Mostafa Tolba, the head of UNEP, says that last December, unnamed Italian and Swiss firms which trade in waste signed a deal with Nur Elmy Osman, who called himself minister of health in the 'government' of Ali Mahdi Mohammed, leader of one of Somalia's warring factions. The New Scientist
March 4, 2005
Somalia's secret dumps of toxic waste washed ashore by tsunami
Apart from killing about 300 people and destroying thousands of homes, the waves broke up rusting barrels and other containers and hazardous waste dumped along the long, remote shoreline, a spokesman for the United Nations Environment Programme (Unep) said.
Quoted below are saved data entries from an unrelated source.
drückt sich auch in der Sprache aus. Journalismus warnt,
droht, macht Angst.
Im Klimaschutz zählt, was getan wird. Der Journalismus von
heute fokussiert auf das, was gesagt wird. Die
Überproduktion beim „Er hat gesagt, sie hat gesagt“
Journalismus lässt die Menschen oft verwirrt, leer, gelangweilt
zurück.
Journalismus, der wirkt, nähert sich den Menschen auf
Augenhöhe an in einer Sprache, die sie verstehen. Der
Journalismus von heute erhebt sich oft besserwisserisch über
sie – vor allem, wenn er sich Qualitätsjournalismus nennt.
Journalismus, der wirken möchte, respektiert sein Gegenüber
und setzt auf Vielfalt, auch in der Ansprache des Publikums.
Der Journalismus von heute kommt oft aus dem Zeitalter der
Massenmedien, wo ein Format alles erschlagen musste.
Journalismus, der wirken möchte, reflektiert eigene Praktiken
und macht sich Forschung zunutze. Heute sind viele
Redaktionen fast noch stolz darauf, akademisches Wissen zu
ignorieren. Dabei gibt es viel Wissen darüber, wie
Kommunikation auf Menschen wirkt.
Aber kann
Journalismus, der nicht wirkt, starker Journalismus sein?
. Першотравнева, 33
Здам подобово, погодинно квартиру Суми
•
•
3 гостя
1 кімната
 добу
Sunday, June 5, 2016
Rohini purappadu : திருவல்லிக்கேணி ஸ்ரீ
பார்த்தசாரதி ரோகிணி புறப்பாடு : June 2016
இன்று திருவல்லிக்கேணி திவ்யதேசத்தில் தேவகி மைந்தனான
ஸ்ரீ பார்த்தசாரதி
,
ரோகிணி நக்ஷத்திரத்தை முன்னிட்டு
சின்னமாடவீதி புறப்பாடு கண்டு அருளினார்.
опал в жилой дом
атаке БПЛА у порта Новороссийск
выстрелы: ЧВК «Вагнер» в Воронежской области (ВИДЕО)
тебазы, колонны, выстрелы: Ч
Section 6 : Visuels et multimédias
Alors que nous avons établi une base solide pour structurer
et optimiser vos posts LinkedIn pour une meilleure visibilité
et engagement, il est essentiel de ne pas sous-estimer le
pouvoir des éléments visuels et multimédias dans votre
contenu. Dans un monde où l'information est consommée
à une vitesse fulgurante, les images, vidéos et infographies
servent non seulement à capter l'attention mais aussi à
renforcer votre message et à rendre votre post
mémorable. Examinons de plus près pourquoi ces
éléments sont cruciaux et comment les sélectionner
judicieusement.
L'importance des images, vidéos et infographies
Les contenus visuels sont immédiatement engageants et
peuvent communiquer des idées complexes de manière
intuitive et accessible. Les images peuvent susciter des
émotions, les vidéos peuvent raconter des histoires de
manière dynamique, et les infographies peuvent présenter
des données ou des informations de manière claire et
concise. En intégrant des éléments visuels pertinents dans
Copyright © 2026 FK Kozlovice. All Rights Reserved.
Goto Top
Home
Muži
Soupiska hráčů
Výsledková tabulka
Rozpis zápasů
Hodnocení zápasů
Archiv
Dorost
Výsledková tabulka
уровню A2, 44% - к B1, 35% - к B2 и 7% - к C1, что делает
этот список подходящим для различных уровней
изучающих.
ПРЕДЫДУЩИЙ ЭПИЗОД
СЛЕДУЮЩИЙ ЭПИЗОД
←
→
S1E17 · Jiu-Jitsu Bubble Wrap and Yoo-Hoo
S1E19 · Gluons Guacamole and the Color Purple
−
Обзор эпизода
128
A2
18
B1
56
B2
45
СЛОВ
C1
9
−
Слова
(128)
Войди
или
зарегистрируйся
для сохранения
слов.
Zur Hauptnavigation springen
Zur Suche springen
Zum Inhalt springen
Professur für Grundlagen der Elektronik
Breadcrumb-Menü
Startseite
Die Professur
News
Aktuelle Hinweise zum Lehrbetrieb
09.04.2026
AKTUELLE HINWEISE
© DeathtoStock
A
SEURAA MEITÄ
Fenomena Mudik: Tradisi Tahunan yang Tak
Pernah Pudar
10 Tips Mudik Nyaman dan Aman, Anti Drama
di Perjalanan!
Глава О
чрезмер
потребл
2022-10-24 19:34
“Initial reports indicate that the tsunami waves broke open containers full of toxic waste and scattered the contents. We are talking about everything from medical waste to chemical waste products,” Nick Nuttal, the Unep spokesman, told The Times. TImesonline
In 1997 and 1998, the Italian newspaper Famiglia Cristiana, which jointly investigated the allegations with the Italian branch of Greenpeace, published a series of articles detailing the extent of illegal dumping by a Swiss firm, Achair Partners, and an Italian waste broker, Progresso.
The European Green Party followed up the revelations by presenting to the press and the European Parliament in Strasbourg copies of contracts signed by the two companies and representatives of the then “President” — Ali Mahdi Mohamed — to accept 10 million tonnes of toxic waste in exchange for $80 million (then about £60 million).